--- WHAT IS REQUIRED ---
In the data below, how many lines include the word "down"? Give only the number.

══ SOURCE MATERIAL

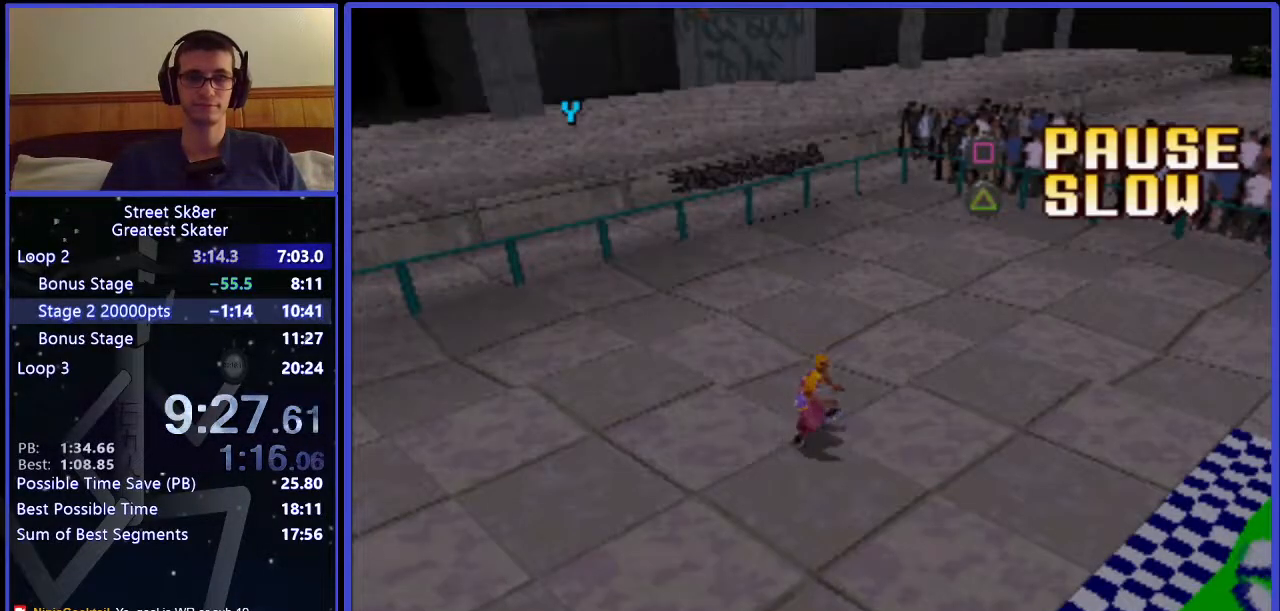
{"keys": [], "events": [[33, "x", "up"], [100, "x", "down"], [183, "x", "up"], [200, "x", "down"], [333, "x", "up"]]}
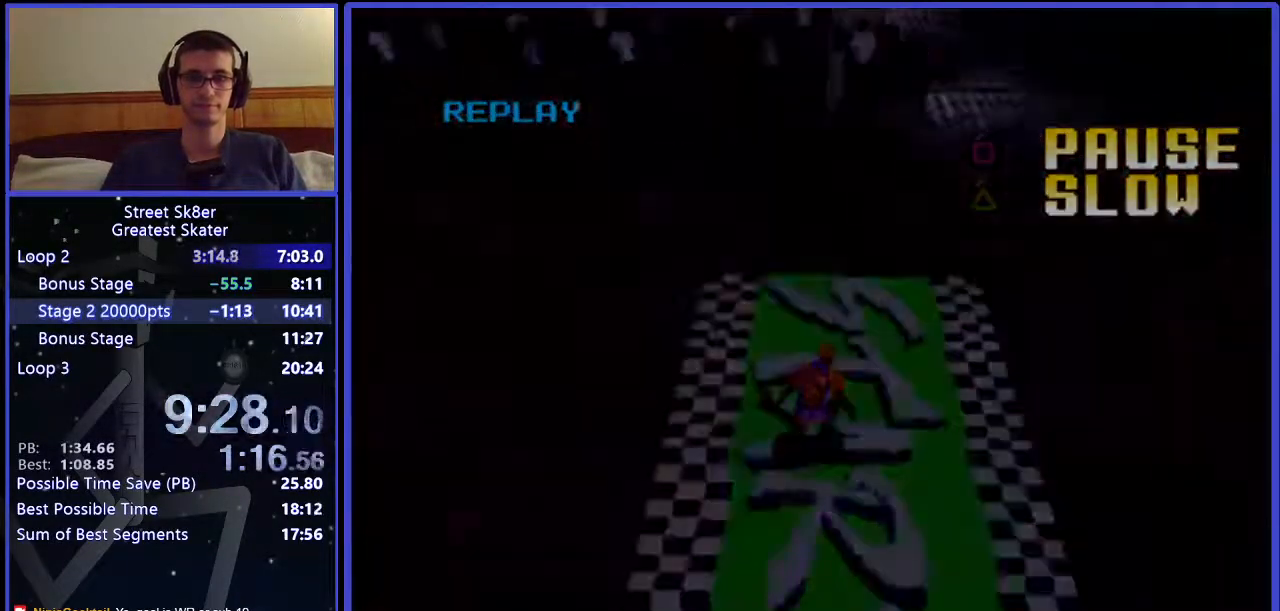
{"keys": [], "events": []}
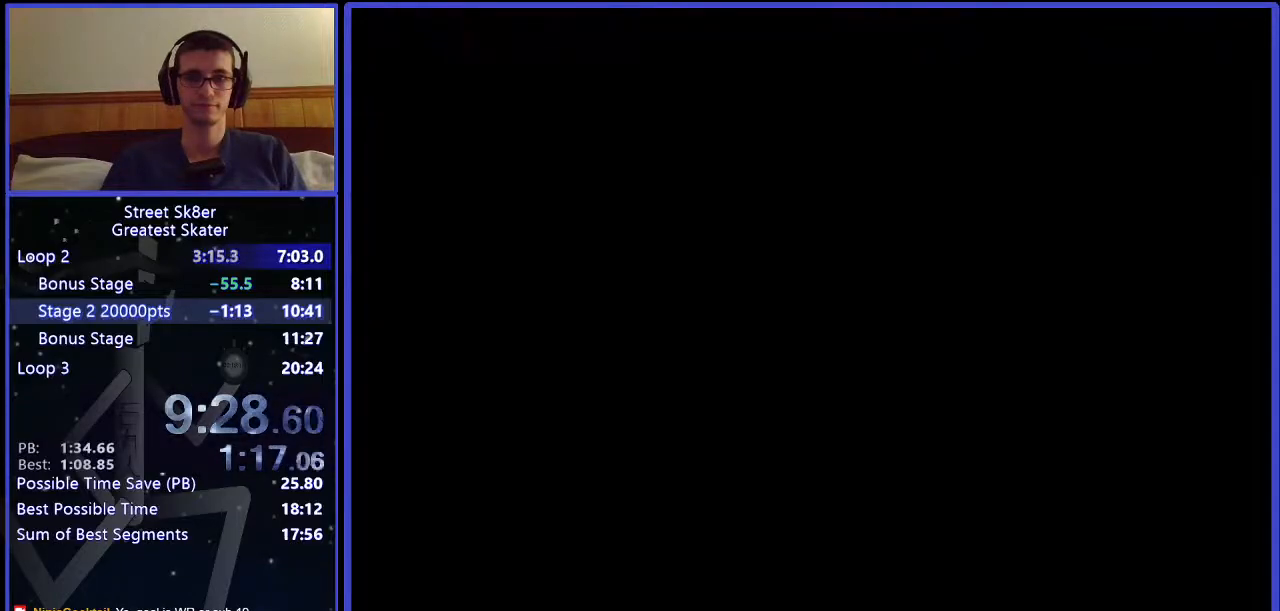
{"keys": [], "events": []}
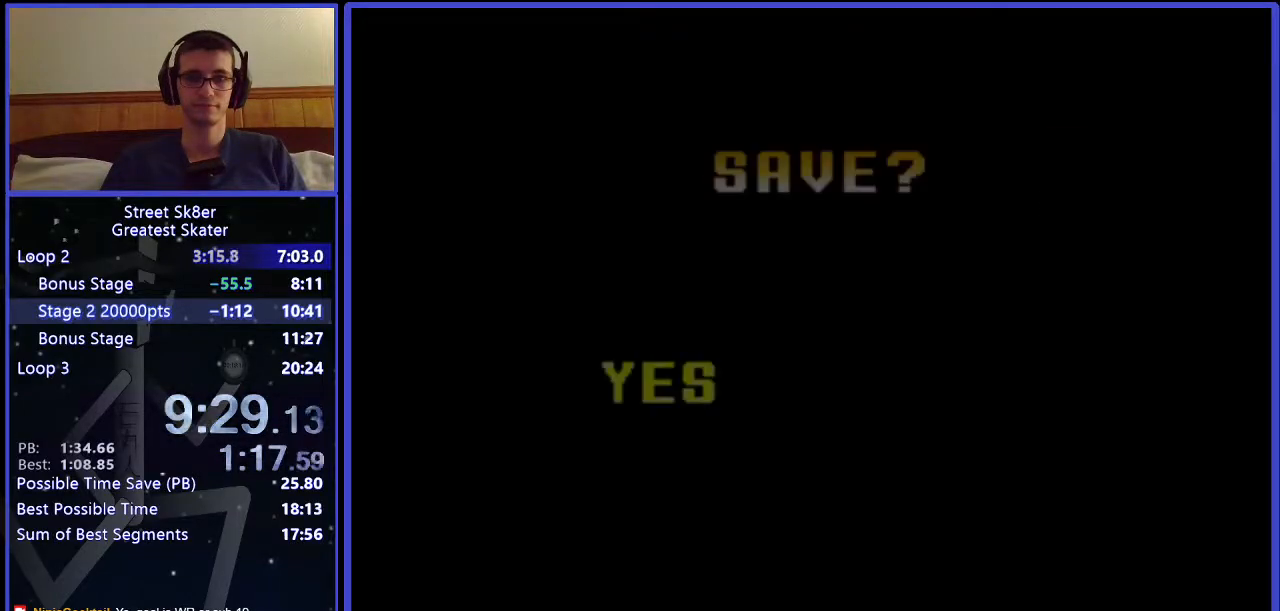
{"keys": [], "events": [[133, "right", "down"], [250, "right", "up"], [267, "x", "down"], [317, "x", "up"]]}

════

--- ANSWER TO THE PROBLEM ---
2